Cette liquette porte un nom : la guayabera.
On la croise dans toute l’Amérique centrale et du Sud, et elle est devenue tenue officielle à Cuba. Son origine exacte, comme souvent, se perd un peu dans les récits. On dit que les Espagnols se seraient inspirés de chemises brodées venues des Philippines, mais l’histoire est discutée, parfois passionnément. Ce qui est certain, en revanche, c’est que la guayabera a trouvé sa place : celle d’un vêtement pensé pour le chaud, mais accepté comme formel dans des pays où l’on ne plaisante pas avec la tenue, même en plein été.

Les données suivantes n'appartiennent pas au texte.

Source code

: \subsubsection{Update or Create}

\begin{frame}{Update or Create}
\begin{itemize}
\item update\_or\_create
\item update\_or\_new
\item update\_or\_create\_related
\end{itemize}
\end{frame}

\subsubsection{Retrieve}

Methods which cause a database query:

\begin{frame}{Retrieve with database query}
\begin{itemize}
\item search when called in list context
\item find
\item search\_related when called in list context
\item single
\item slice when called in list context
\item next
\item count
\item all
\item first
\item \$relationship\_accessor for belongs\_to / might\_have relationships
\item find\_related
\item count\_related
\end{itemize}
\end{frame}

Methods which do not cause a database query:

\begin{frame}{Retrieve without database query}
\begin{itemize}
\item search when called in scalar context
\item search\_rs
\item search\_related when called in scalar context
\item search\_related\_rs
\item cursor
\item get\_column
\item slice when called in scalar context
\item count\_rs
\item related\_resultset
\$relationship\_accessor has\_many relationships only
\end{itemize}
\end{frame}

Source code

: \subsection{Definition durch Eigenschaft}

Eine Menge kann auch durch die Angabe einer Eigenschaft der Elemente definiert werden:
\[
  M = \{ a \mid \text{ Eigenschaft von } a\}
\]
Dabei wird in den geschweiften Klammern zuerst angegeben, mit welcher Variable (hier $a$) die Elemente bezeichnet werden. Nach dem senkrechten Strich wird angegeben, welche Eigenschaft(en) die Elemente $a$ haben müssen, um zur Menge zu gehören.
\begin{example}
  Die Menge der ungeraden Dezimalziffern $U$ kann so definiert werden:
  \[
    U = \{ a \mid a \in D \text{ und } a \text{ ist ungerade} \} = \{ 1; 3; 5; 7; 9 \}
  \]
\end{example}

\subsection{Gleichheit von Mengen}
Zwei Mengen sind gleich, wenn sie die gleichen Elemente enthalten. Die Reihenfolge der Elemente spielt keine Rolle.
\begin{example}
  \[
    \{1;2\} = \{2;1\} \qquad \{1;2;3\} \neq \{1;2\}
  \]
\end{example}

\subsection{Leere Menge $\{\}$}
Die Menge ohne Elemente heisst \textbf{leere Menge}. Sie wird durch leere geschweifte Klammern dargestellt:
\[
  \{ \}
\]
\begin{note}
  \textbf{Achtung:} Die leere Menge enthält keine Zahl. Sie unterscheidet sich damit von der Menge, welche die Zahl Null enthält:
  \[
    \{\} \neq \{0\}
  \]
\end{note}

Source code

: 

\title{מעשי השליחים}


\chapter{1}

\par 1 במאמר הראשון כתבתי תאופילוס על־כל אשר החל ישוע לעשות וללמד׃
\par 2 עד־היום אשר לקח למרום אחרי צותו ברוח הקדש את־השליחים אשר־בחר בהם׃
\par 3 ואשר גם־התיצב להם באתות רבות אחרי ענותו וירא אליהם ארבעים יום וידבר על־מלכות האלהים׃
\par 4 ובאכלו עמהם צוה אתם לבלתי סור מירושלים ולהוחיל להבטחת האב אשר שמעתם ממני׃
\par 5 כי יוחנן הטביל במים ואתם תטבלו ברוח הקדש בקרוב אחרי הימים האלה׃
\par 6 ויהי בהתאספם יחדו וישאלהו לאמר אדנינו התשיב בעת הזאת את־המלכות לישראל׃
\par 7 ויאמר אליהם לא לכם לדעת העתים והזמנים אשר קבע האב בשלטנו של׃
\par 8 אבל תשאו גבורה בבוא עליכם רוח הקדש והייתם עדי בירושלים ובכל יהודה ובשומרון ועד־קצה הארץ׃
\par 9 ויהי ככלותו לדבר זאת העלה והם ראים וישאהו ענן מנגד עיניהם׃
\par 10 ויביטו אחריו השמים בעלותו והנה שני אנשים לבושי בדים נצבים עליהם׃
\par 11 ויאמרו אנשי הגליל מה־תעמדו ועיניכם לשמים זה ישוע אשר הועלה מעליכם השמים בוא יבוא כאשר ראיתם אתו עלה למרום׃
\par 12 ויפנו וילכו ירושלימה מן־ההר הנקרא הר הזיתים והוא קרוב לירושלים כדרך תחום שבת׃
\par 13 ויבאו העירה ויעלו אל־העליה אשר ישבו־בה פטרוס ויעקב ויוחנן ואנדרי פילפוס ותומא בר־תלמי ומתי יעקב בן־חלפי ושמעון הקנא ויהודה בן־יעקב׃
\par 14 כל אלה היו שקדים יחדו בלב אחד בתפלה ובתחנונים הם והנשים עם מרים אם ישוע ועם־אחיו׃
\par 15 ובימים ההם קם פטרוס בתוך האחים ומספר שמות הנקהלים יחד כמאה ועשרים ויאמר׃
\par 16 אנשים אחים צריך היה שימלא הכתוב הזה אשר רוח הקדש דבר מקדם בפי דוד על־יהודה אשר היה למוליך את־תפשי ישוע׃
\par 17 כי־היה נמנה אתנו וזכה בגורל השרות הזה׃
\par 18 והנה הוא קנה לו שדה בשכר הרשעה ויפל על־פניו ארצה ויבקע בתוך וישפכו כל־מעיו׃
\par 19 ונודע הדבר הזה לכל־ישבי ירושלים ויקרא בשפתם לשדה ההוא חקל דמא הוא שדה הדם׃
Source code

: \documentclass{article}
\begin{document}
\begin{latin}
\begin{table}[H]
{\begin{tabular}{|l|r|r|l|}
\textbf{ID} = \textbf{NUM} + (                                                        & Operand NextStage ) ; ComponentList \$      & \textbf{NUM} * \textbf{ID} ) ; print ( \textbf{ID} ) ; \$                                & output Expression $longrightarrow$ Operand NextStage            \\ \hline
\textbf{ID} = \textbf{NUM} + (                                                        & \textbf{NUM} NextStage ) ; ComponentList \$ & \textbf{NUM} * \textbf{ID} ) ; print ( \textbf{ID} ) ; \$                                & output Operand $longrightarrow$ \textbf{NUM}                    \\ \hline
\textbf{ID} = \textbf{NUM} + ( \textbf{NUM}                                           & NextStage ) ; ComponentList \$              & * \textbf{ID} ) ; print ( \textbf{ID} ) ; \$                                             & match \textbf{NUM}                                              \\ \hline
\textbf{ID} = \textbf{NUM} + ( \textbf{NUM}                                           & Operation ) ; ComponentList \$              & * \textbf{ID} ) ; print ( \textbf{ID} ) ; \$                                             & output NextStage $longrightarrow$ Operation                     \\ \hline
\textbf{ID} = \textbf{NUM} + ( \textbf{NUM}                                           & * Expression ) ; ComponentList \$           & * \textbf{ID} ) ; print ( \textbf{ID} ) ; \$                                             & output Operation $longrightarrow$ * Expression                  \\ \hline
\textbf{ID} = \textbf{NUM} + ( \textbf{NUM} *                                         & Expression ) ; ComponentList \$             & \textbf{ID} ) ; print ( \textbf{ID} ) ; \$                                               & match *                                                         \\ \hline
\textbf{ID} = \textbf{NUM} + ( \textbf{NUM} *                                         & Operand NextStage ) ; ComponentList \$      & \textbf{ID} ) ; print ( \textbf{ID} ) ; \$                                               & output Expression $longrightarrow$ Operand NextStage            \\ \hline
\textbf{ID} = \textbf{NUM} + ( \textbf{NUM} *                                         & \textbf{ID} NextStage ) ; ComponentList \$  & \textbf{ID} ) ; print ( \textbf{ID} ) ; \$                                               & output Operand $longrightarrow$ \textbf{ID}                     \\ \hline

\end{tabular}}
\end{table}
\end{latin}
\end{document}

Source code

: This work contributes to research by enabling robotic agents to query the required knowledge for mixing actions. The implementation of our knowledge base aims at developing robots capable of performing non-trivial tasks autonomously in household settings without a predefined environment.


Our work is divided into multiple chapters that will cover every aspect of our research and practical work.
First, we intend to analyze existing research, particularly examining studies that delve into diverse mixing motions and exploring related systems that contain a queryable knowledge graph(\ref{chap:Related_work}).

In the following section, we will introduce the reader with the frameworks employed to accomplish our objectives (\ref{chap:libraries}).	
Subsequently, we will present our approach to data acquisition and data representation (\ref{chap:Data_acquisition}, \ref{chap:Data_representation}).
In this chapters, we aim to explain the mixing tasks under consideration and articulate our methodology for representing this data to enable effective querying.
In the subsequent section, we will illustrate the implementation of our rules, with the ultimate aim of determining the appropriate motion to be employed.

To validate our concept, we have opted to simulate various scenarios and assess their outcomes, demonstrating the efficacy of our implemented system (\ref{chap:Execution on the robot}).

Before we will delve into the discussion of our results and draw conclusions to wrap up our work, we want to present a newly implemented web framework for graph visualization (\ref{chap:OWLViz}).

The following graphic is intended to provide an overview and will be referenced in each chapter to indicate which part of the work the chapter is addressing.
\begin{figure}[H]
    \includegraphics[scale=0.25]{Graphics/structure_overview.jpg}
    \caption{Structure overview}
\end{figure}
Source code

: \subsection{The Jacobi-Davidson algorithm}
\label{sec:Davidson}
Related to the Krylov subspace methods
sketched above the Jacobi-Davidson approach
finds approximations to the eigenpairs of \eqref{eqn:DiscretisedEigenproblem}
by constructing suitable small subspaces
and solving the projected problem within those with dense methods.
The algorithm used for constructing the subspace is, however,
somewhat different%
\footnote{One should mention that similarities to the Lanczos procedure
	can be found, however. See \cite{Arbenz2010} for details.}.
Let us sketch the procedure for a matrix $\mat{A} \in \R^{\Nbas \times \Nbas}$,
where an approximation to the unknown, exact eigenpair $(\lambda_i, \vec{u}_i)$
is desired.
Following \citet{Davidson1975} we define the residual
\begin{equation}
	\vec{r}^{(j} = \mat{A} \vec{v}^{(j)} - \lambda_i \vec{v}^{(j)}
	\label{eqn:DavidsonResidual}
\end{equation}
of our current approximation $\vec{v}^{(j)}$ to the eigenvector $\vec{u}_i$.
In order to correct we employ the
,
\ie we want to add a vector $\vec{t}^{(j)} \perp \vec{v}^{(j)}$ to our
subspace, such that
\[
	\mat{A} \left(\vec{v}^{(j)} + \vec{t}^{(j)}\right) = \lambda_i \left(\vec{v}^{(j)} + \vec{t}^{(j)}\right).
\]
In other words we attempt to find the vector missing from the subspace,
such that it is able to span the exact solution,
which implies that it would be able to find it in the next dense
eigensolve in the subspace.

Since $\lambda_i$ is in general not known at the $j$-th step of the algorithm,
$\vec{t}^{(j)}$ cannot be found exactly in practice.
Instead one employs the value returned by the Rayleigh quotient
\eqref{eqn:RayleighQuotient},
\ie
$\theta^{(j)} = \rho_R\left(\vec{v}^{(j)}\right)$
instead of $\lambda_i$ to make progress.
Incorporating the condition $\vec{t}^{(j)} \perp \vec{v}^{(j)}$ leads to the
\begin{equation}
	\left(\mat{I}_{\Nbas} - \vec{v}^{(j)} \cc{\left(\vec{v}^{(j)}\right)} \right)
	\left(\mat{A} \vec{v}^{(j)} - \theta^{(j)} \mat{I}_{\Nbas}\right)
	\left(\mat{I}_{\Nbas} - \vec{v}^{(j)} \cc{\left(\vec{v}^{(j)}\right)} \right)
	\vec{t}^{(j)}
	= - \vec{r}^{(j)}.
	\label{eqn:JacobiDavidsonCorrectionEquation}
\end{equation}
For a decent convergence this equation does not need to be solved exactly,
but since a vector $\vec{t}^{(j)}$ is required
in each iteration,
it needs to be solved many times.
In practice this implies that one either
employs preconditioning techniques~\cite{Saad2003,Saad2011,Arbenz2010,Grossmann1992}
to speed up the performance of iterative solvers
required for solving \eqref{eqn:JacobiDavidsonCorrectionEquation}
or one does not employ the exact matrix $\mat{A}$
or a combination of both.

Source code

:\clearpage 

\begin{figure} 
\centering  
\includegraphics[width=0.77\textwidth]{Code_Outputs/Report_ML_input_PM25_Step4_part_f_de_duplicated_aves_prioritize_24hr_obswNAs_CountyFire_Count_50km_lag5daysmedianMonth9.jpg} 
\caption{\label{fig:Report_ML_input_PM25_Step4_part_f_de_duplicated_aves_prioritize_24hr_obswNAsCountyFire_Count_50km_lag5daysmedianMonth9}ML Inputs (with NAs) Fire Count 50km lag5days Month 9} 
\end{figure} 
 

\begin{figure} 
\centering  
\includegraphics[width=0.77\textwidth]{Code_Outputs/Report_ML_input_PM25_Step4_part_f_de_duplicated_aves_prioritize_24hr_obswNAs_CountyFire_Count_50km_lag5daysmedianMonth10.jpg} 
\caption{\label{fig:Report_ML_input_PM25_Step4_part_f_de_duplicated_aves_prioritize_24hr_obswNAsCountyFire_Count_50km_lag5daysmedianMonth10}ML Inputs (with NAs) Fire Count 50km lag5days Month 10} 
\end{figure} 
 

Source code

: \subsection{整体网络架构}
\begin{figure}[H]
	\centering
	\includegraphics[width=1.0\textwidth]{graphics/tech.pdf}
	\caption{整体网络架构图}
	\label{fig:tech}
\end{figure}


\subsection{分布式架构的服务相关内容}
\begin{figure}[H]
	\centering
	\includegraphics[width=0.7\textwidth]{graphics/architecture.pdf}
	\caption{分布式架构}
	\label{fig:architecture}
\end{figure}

Car la guayabera n’est pas une simple chemise.
Traditionnellement coupée dans un voile de coton ou dans un mélange coton et lin, souvent blanche, parfois ocre, elle se reconnaît immédiatement à ses quatre poches sur le devant, et surtout à ses bandes plissées. Deux à l’avant, trois à l’arrière, composées du même tissu, travaillées par cinq ou six petits plis piqués. Ces détails changent tout : la guayabera devient moins une chemise, et presque une veste légère.
Pour ceux qui savent, c’est l’une des meilleures manières d’être élégant sans jamais renier le confort.